Note that Mike Holmes doesn't really consider Universalis to be an RPG.

droog

Ron Edwards identifies two 'superfamilies' of Forge narr games, which I think agree substantially with your analysis.

QuoteOn the left-hand side, one superfamily is rooted in stuff like Over the Edge and Cyberpunk and goes on through the "door" of Sorcerer, branching apart from there. It includes Dogs in the Vineyard.

On the right-hand side, the other superfamily is rooted in stuff like Story Engine and Soap, and it goes on through the "door" of Universalis, branching apart rather drastically from there. It includes (via MLWM) Polaris.
..............................
On the side which includes Dogs....what their characters want to do and start to do cannot be overriden or even mechanically modified by anyone else at the table.

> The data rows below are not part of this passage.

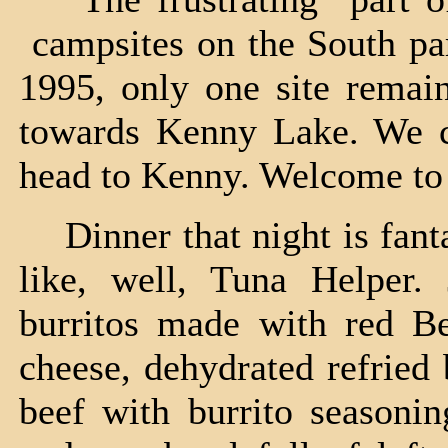
campsites on the South par
1995, only one site remain
towards Kenny Lake. We ch
head to Kenny. Welcome to 
Dinner that night is fant
like, well, Tuna Helper.
burritos made with red B
cheese, dehydrated refried
beef with burrito seasonin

If you state, "He kisses her," and the group goes into the Conflict Resolution system, it's established, the kiss is both intended and initiated.

On the side which includes Polaris....If you state, "He kisses her," then eventually, the way the scene works out, it's at least possible that he never even thought about or tried to kiss her.
The past lives on in your front room
The poor still weak the rich still rule
History lives in the books at home
The books at home

Gang of Four
[/size]

arminius

I thought of that family tree, but I don't really see a connection to my analysis. In my mind, that division has more to do with narration-trading vs. pre-narration, and generally the level of consensus called for in the rules, than it does with distributed/shared narration vs. flag framing.